Summary tab

Use Pentaho Data Catalog

Part Number

In Data Catalog, you can view metadata in graphical formats like value histograms and unique value counts to help you analyze data quickly. You can also view sample values, and profiled samples.

To open a data type profile, navigate to the column in the resource you want to view and click it to explore the field-level data.

When viewing column details, you can see the resource field-level metadata along with data analysis, cardinality for fields, and sample values. To show metadata in the resource field, you need native access to the resource or metadata level as governed by the RBAC settings for your user role.

Depending on the selected resource level or data element, you can view different summaries of information, including the following resource metrics:

Displays a description of the resource that is imported from the source. You can contribute resource information to the knowledge base to write content and include links to other articles in Data Catalog. To edit the description, click Edit Description, which will open a dialog box where you can format the text using tools like bold, italic, underline, and strikeout. You can also align text, insert code blocks, and add links as needed.
System Information
When you choose an unstructured file, it displays the timestamps for file creation, modification, and last access.
  • In certain file systems, when a file's modification date is less than its creation date, certain APIs, like the SMB network client, might display the more recent date as the modification date.
  • In NFS and CIFS data sources, when you modify a file, Data Catalog might display the same timestamp for both Date Created and Date Last Modified fields.
When you select a table, you can view the Field Count and Row Count statistics.
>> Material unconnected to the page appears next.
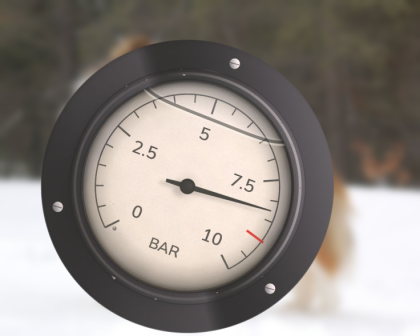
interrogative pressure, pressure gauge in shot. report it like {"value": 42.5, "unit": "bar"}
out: {"value": 8.25, "unit": "bar"}
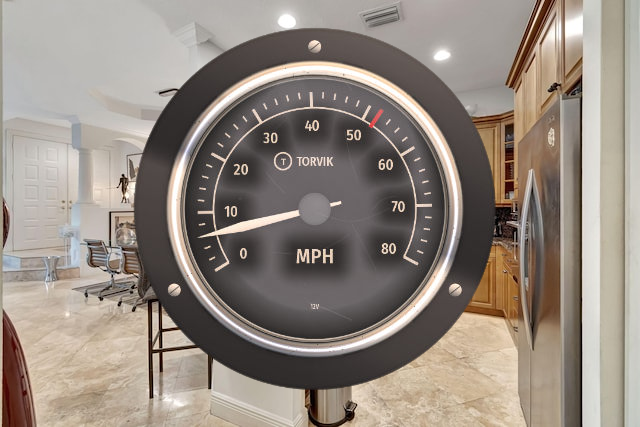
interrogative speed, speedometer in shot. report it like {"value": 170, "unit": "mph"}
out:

The following table identifies the key details available in the Statistics pane when you select a column in a table to view:
Feature Description
Null Count Number of entries that are null.
Cardinality The number of unique values in a field, where a low cardinality number indicates many repeated values.
HLL An estimate of cardinality of the data, with a roughly ~2% margin of error.
Blank Count The number of entries that are blank.
Min Width The minimum number of character count in a value in the column.
Max Width The maximum number of character count in a value in the column.
Avg Width The average number of character count in a value in the column.
Data Patterns
In Data Catalog, data pattern analysis offers insightful recommendations based on detected patterns and their frequency. These recommendations include RegEx expressions, catering to different levels of pattern matching precision: loose, moderate, and strict. Data Cataloggives you the flexibility to choose the most appropriate patterns. Simplifying the patterns by focusing on just the characters 'A,' 'a,' 'n,' and 's' reveals the underlying data patterns more clearly. After obtaining a set of simplified patterns along with their respective frequency counts, candidate RegEx expressions can be generated. The following options demonstrate possible RegEx expressions tailored to the desired level of strictness:
Pattern Description
^\w{2}\d{5}$ Loose Pattern: This pattern is less strict and excludes the last value in the example with 80% confidence.
^[K]\w\d{5}$ Strict first letter and five digits: This expression maintains strict criteria for the first letter while allowing for variability in the subsequent characters.
^[K]\w\d{5,6}$ Loose on the second character: This pattern ensures 100% confidence but introduces flexibility for the second character.
^[K][A,L,T,W]\d{5,6}$ More Strict Pattern: This expression imposes stricter conditions while maintaining 100% confidence.
^[A-Z][A-Z]\d{5,6}$ Another 100% confidence pattern that differs in its structure.
If your user role does not grant access to the field or viewing level of the information, the Data Patterns pane does not appear.
Sample Data
Shows the random values for the field along with the frequency and distribution when viewing a column. Text names and values are truncated after 200 characters. You can identify resources that have been sample-profiled and other resource-level information.
To view this pane, your role must allow Sample Data Access through native system permissions. If your user role has administrative privileges, you can configure these values. If not, contact your administrator for details.
Important: Data Catalog governs access to view sample data with the View samples permission. Users with this permission can see sample data, but users without it see the sample data in a masked format, such as ****** ** **, ensuring sensitive information remains protected.
Properties panel
Displays a summary of the resource properties, like the last update time stamp, name, version, and type of the resource.
Business Terms panel
Lists associated business terms for the resource. You can also click Add Term to open the Business Terms dialog box and add terms to the resource. For more information, see the Administer Pentaho Data Catalog document.
Tags panel
Lists the tags associated with the resource. In addition, you can click and start adding tags like “quality:45” (the key should be unique) to the resource, which helps to identify the resource with tagged keywords.
Custom Properties panel
Lists the first five custom properties associated with the resource. Custom properties refer to user-defined metadata attributes or fields that can be associated with various data assets, such as databases, tables, files, or documents, to provide additional context and information about those assets. To add a custom property, click Add Custom Property and provide the required information. In addition, go to the Properties tab to see the complete list of custom properties added to the resource.